Rewrite the records as a numbered list, starting at their beginning and going on through the line with "25: (328, 238)". Omit blank lines, and leave the pictures out of the answer.

* Begin ENTRIES *

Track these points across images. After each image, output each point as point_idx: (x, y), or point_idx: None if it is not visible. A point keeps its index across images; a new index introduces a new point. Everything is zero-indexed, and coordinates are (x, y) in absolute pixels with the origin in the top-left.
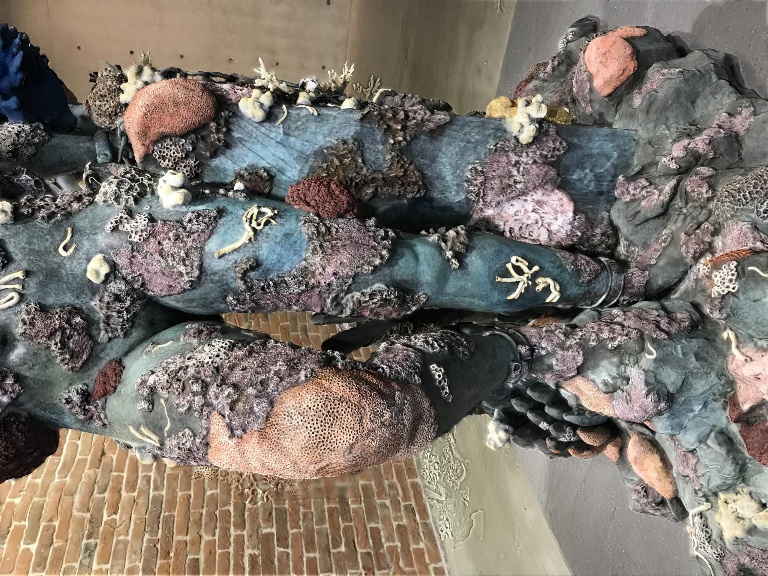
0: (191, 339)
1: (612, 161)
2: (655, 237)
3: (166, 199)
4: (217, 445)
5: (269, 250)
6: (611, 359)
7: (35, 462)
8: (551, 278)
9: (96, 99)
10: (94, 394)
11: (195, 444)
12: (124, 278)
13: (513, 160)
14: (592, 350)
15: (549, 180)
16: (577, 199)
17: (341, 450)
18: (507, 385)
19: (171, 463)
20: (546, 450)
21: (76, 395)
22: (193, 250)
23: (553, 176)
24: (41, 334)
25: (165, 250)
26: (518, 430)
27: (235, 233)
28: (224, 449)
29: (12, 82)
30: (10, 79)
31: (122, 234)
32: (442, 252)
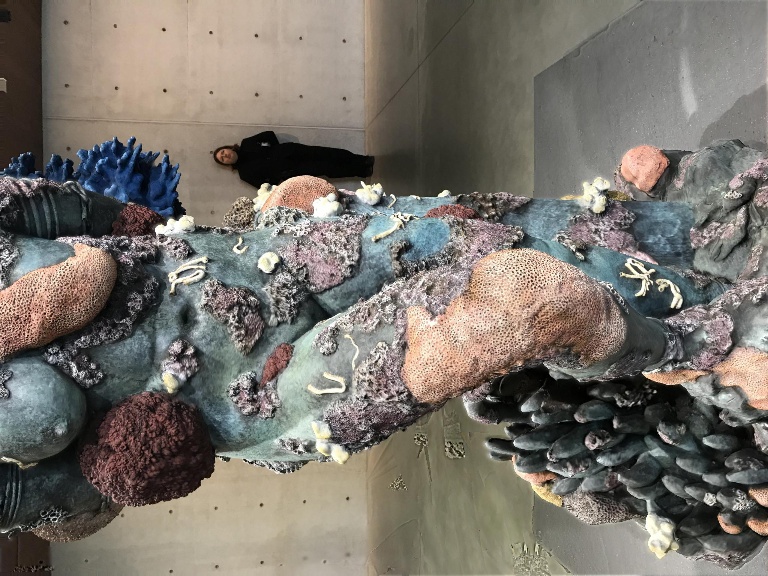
0: (360, 304)
1: (678, 227)
2: (746, 262)
3: (323, 209)
4: (417, 337)
5: (418, 234)
6: (761, 311)
7: (194, 475)
8: (669, 280)
9: (233, 213)
10: (263, 379)
11: (390, 355)
12: (290, 271)
13: (593, 228)
14: (738, 312)
15: (629, 243)
16: (659, 260)
17: (551, 287)
18: (652, 464)
19: (342, 455)
20: (721, 547)
21: (246, 380)
22: (353, 236)
23: (631, 240)
24: (221, 306)
25: (328, 238)
26: (681, 522)
27: (386, 224)
28: (425, 338)
29: (167, 201)
30: (166, 199)
31: (287, 235)
32: (566, 247)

* End ENTRIES *

RESULT:
1. Track these points across images. After each image, output each point as point_idx: (x, y), or point_idx: None if it is not visible. A point keeps its index across images; a new index introduces a new point. Everything is zero-indexed, and coordinates are (x, y) in absolute pixels with the origin in the top-left.
2. 0: (191, 339)
3. 1: (612, 161)
4. 2: (655, 237)
5. 3: (166, 199)
6. 4: (217, 445)
7. 5: (269, 250)
8. 6: (611, 359)
9. 7: (35, 462)
10. 8: (551, 278)
11. 9: (96, 99)
12. 10: (94, 394)
13. 11: (195, 444)
14. 12: (124, 278)
15. 13: (513, 160)
16. 14: (592, 350)
17. 15: (549, 180)
18. 16: (577, 199)
19. 17: (341, 450)
20. 18: (507, 385)
21. 19: (171, 463)
22. 20: (546, 450)
23. 21: (76, 395)
24. 22: (193, 250)
25. 23: (553, 176)
26. 24: (41, 334)
27. 25: (165, 250)
28. 26: (518, 430)
29. 27: (235, 233)
30. 28: (224, 449)
31. 29: (12, 82)
32. 30: (10, 79)
33. 31: (122, 234)
34. 32: (442, 252)
35. 0: (360, 304)
36. 1: (678, 227)
37. 2: (746, 262)
38. 3: (323, 209)
39. 4: (417, 337)
40. 5: (418, 234)
41. 6: (761, 311)
42. 7: (194, 475)
43. 8: (669, 280)
44. 9: (233, 213)
45. 10: (263, 379)
46. 11: (390, 355)
47. 12: (290, 271)
48. 13: (593, 228)
49. 14: (738, 312)
50. 15: (629, 243)
51. 16: (659, 260)
52. 17: (551, 287)
53. 18: (652, 464)
54. 19: (342, 455)
55. 20: (721, 547)
56. 21: (246, 380)
57. 22: (353, 236)
58. 23: (631, 240)
59. 24: (221, 306)
60. 25: (328, 238)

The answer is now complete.